▶ Source passage:
--

Nicholas Alexander (), (died November 1364) was a Voivode of Wallachia (c. 1352 – November 1364), after having been co-ruler to his father Basarab I.

Reign 

In the year 1359, he founded the Eastern Orthodox Metropolis of Ungro-Wallachia.

After initially resisting pressures to become the Kingdom of Hungary's vassal, he yielded to King Louis I in 1354, and recognized the right of the Roman Catholic Church to establish missions in his principality, as well as the privilege of Saxon traders from Brașov to transit Wallachia without paying duties. In 1355, Nicolae Alexandru and the King of Hungary reached an agreement in return for Severin.

Nicholas Alexander died in 16 November 1364 and he was buried in Câmpulung. His epitaph reads:
In the 16th day of November died the great and sole ruler Io Nicholas Alexander voivode, son of great Basarab, in 6873 indiction 3. Memory eternal.

Family 
Firstly, he married Lady Maria, of the magyar Lackfi family located in Transylvania.The couple had two children:
Prince Voislav ( d. January 1366)
Princesa Elizabeth of Wallachia (1340– 1369),  who married Duke of Opole Vladislaus II and had three daughters.

--

▶ Information given:
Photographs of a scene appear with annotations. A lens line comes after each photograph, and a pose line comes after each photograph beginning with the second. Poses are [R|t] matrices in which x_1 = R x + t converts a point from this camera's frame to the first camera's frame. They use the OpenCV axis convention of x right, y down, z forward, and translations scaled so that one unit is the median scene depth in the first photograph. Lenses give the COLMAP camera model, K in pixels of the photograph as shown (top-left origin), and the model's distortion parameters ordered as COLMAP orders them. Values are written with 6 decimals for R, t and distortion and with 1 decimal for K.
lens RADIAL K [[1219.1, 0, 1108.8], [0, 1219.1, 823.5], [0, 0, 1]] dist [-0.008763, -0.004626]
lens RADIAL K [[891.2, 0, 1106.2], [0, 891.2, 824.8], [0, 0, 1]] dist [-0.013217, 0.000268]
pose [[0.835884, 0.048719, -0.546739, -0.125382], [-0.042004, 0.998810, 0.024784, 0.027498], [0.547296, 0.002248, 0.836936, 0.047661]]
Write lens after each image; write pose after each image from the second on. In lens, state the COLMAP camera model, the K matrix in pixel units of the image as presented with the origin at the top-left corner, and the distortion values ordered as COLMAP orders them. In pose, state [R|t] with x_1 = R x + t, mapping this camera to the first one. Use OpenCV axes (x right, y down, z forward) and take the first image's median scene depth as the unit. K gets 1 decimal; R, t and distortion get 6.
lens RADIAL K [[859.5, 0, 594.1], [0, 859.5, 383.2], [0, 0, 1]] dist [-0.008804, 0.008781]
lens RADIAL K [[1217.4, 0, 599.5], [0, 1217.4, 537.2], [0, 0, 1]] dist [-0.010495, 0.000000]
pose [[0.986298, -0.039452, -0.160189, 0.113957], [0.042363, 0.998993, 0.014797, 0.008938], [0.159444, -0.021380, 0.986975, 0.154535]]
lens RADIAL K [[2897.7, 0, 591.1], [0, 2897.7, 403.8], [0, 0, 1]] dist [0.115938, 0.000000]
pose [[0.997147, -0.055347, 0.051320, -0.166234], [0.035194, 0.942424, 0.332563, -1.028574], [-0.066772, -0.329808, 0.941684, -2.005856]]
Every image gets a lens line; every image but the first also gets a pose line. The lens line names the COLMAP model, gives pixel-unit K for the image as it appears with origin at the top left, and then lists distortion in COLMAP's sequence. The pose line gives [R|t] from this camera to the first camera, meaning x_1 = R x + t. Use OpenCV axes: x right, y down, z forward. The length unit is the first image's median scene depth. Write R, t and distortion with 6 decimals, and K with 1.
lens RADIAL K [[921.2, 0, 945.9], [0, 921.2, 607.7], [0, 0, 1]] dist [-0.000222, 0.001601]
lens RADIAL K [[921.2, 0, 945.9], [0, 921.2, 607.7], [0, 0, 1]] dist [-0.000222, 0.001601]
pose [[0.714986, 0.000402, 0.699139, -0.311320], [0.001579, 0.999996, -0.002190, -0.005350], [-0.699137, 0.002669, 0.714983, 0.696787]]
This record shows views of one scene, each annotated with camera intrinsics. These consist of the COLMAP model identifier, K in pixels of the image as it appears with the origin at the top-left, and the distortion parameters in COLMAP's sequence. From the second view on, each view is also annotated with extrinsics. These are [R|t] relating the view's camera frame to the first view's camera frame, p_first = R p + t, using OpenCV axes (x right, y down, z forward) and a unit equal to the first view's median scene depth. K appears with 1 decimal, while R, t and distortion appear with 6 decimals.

--

▶ Things to do:
**a)** Answer these from the passage on Nicholas Alexander, one line each, marked (i), (ii), (iii).
(i) In what year did he found the Eastern Orthodox Metropolis of Ungro-Wallachia?
(ii) Where was he buried?
(iii) Whom did his daughter Elizabeth marry?
**b)** Using the passage on Nicholas Alexander, explain in one to three sentences what he granted when he yielded to King Louis I of Hungary in 1354.
**c)** State whether each statement agrees with the passage on Nicholas Alexander. Answer yes or no, and quote the words from the passage that decide it.
(i) He died in November 1364.
(ii) His wife Maria belonged to a family located in Wallachia.
(iii) His daughter Elizabeth had three sons.

▶ Solutions below:
**a)**
(i) 1359
(ii) Câmpulung
(iii) Duke of Opole Vladislaus II

**b)** After first resisting pressure to become Hungary's vassal, he yielded to King Louis I in 1354. In doing so, he recognized the Roman Catholic Church's right to establish missions in his principality. He also granted Saxon traders from Brașov the privilege of crossing Wallachia without paying duties.

**c)**
(i) Yes: "Nicholas Alexander died in 16 November 1364"
(ii) No: "of the magyar Lackfi family located in Transylvania"
(iii) No: "who married Duke of Opole Vladislaus II and had three daughters"